Palestinian officials say nearly 20,000 people in Gaza are seeking to leave for medical care that they say is not available in the war-shattered territory. The few who have succeeded in crossing described delays and allegations of mistreatment by Israeli forces and other groups involved in the crossing, including and an Israeli-backed Palestinian armed group, Abu Shabab.
A group of Palestinian patients and wounded gathered Sunday morning in the courtyard of a Red Crescent hospital in Gaza’s southern city of Khan Younis, before making their way to the Rafah crossing with Egypt for treatment abroad, family members told The Associated Press.
Amjad Abu Jedian, who was injured in the war, was scheduled to leave Gaza for medical treatment on the first day of the crossing’s reopening, but only five patients were allowed to travel that day, his mother, Raja Abu Jedian, said.
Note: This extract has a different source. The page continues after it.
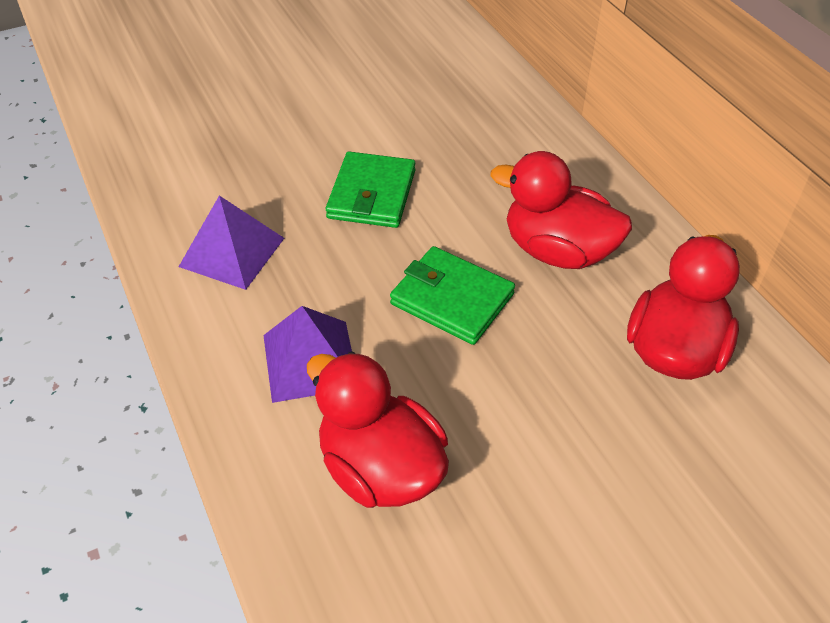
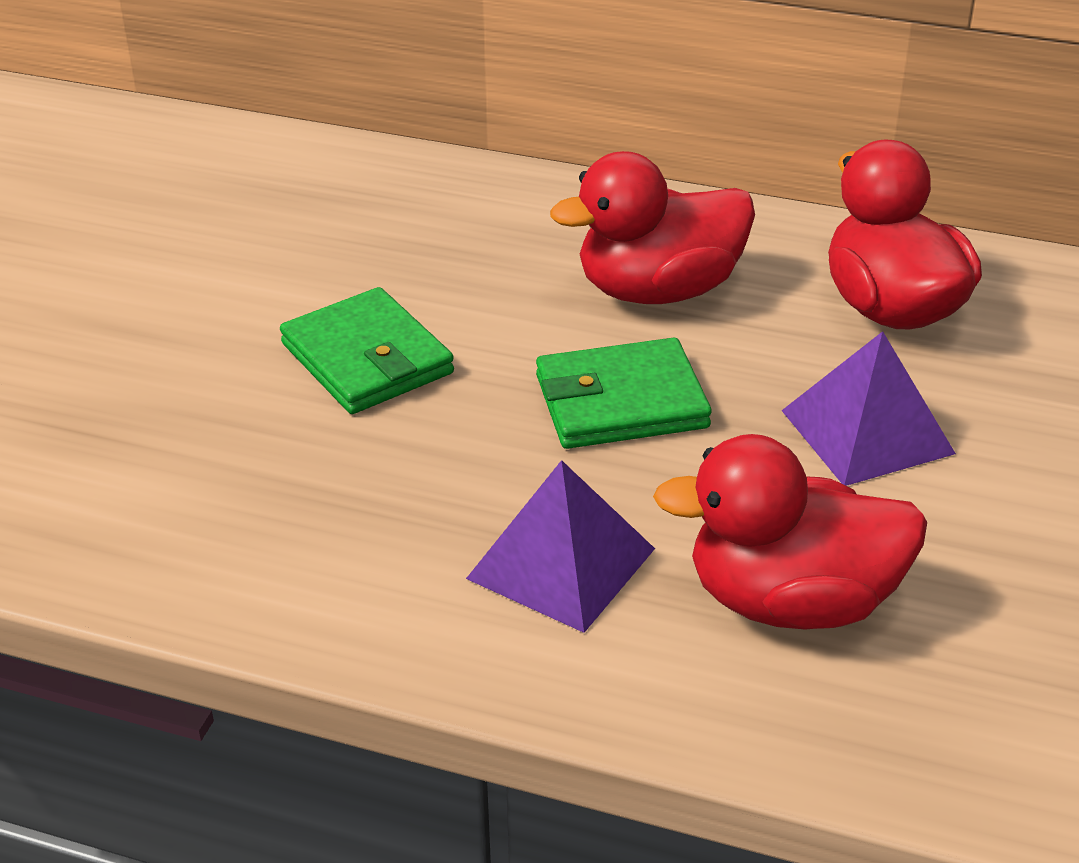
camera: 45 degrees left, 10 degrees down
(232, 252) = (283, 525): purple pyramid -> purple pyramid (867, 431)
Abu Jedian was shot by an Israeli sniper while he was building traditional bathrooms in the central Bureij refugee camp in July 2024, she said.
On Saturday, his family received a call from the World Health Organization notifying them that he is included in the group that will travel on Sunday, she said.
“We want them to take care of the patients (during their evacuation),” she said. “We want the Israeli military not to burden them.”
The Israeli defense branch that oversees the operation of the crossing did not immediately confirm the opening.
A group of Palestinians also arrived Sunday morning at the Egyptian side of the Rafah crossing border to return to the Gaza Strip, Egypt’s state-run Al-Qahera News satellite television reported.
Palestinians who returned to Gaza in the first few days of the crossing’s operation described hours of delays and invasive searches by Israeli authorities and an Israeli-backed Palestinian armed group, Abu Shabab. A European Union mission and Palestinian officials run the border crossing, and Israel has its screening facility some distance away.
The crossing was reopened on Feb. 2 as part of a fragile ceasefire deal that stopped the war between Israel and Hamas. Amid confusion around the reopening, the Rafah crossing was closed Friday and Saturday.
The Rafah crossing, an essential lifeline for Palestinians in Gaza, was the only crossing not controlled by Israel prior to the war. Israel seized the Palestinian side of Rafah in May 2024, though traffic through the crossing was heavily restricted even before that.
Restrictions negotiated by Israeli, Egyptian, Palestinian and international officials meant that only 50 people would be allowed to return to Gaza each day and 50 medical patients — along with two companions for each — would be allowed to leave, but far fewer people than expected have crossed in both directions.